YOUR TASK:
Could you print every line of the records below, unchanged?
[start of DATA TO USE]
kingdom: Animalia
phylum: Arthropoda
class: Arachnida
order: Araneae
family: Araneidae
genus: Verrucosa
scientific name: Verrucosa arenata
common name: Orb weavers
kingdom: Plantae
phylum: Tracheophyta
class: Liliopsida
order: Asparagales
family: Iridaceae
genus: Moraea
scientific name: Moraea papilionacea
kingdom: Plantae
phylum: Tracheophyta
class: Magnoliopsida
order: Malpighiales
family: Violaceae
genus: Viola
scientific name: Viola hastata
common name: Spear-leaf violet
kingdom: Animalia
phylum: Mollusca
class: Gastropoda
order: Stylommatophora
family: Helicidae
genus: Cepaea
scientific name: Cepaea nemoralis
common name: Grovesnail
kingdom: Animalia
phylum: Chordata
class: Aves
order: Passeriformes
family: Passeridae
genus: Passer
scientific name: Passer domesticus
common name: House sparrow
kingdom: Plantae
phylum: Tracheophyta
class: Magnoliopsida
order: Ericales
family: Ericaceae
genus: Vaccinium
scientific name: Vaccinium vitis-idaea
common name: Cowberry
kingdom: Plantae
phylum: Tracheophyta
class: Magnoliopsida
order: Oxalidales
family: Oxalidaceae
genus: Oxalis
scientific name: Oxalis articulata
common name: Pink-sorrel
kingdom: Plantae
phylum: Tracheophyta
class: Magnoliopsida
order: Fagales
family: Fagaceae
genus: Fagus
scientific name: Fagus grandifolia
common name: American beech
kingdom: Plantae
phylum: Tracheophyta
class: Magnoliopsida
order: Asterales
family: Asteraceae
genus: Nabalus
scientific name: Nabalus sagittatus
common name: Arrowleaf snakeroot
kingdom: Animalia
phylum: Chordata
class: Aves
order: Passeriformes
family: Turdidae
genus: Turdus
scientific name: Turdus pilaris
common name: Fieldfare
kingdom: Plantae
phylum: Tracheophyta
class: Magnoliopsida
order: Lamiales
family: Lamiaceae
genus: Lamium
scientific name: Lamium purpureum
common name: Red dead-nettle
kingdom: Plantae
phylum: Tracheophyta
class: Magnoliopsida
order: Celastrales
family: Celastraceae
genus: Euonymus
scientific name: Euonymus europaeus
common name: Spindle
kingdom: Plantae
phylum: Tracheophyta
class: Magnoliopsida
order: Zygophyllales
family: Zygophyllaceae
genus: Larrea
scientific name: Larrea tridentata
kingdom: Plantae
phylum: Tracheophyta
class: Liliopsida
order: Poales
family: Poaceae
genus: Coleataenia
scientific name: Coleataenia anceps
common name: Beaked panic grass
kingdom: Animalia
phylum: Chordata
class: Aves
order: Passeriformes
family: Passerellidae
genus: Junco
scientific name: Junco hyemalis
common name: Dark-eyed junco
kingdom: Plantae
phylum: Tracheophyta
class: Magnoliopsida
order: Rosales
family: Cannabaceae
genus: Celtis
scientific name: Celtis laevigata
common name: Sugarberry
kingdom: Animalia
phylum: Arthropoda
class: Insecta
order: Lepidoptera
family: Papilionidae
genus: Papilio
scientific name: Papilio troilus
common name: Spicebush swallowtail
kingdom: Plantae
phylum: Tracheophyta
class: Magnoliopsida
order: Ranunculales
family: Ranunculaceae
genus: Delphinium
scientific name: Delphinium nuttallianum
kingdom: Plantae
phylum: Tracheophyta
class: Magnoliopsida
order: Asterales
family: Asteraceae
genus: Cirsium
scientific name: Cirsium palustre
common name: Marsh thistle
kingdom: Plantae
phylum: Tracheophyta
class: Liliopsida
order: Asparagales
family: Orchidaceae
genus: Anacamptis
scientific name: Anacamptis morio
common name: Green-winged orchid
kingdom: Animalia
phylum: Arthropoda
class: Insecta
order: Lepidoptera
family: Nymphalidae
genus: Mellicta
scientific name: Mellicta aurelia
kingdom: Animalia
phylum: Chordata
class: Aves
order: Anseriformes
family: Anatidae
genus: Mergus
[end of DATA TO USE]
RESULT FOR THIS TASK:
kingdom: Animalia
phylum: Arthropoda
class: Arachnida
order: Araneae
family: Araneidae
genus: Verrucosa
scientific name: Verrucosa arenata
common name: Orb weavers
kingdom: Plantae
phylum: Tracheophyta
class: Liliopsida
order: Asparagales
family: Iridaceae
genus: Moraea
scientific name: Moraea papilionacea
kingdom: Plantae
phylum: Tracheophyta
class: Magnoliopsida
order: Malpighiales
family: Violaceae
genus: Viola
scientific name: Viola hastata
common name: Spear-leaf violet
kingdom: Animalia
phylum: Mollusca
class: Gastropoda
order: Stylommatophora
family: Helicidae
genus: Cepaea
scientific name: Cepaea nemoralis
common name: Grovesnail
kingdom: Animalia
phylum: Chordata
class: Aves
order: Passeriformes
family: Passeridae
genus: Passer
scientific name: Passer domesticus
common name: House sparrow
kingdom: Plantae
phylum: Tracheophyta
class: Magnoliopsida
order: Ericales
family: Ericaceae
genus: Vaccinium
scientific name: Vaccinium vitis-idaea
common name: Cowberry
kingdom: Plantae
phylum: Tracheophyta
class: Magnoliopsida
order: Oxalidales
family: Oxalidaceae
genus: Oxalis
scientific name: Oxalis articulata
common name: Pink-sorrel
kingdom: Plantae
phylum: Tracheophyta
class: Magnoliopsida
order: Fagales
family: Fagaceae
genus: Fagus
scientific name: Fagus grandifolia
common name: American beech
kingdom: Plantae
phylum: Tracheophyta
class: Magnoliopsida
order: Asterales
family: Asteraceae
genus: Nabalus
scientific name: Nabalus sagittatus
common name: Arrowleaf snakeroot
kingdom: Animalia
phylum: Chordata
class: Aves
order: Passeriformes
family: Turdidae
genus: Turdus
scientific name: Turdus pilaris
common name: Fieldfare
kingdom: Plantae
phylum: Tracheophyta
class: Magnoliopsida
order: Lamiales
family: Lamiaceae
genus: Lamium
scientific name: Lamium purpureum
common name: Red dead-nettle
kingdom: Plantae
phylum: Tracheophyta
class: Magnoliopsida
order: Celastrales
family: Celastraceae
genus: Euonymus
scientific name: Euonymus europaeus
common name: Spindle
kingdom: Plantae
phylum: Tracheophyta
class: Magnoliopsida
order: Zygophyllales
family: Zygophyllaceae
genus: Larrea
scientific name: Larrea tridentata
kingdom: Plantae
phylum: Tracheophyta
class: Liliopsida
order: Poales
family: Poaceae
genus: Coleataenia
scientific name: Coleataenia anceps
common name: Beaked panic grass
kingdom: Animalia
phylum: Chordata
class: Aves
order: Passeriformes
family: Passerellidae
genus: Junco
scientific name: Junco hyemalis
common name: Dark-eyed junco
kingdom: Plantae
phylum: Tracheophyta
class: Magnoliopsida
order: Rosales
family: Cannabaceae
genus: Celtis
scientific name: Celtis laevigata
common name: Sugarberry
kingdom: Animalia
phylum: Arthropoda
class: Insecta
order: Lepidoptera
family: Papilionidae
genus: Papilio
scientific name: Papilio troilus
common name: Spicebush swallowtail
kingdom: Plantae
phylum: Tracheophyta
class: Magnoliopsida
order: Ranunculales
family: Ranunculaceae
genus: Delphinium
scientific name: Delphinium nuttallianum
kingdom: Plantae
phylum: Tracheophyta
class: Magnoliopsida
order: Asterales
family: Asteraceae
genus: Cirsium
scientific name: Cirsium palustre
common name: Marsh thistle
kingdom: Plantae
phylum: Tracheophyta
class: Liliopsida
order: Asparagales
family: Orchidaceae
genus: Anacamptis
scientific name: Anacamptis morio
common name: Green-winged orchid
kingdom: Animalia
phylum: Arthropoda
class: Insecta
order: Lepidoptera
family: Nymphalidae
genus: Mellicta
scientific name: Mellicta aurelia
kingdom: Animalia
phylum: Chordata
class: Aves
order: Anseriformes
family: Anatidae
genus: Mergus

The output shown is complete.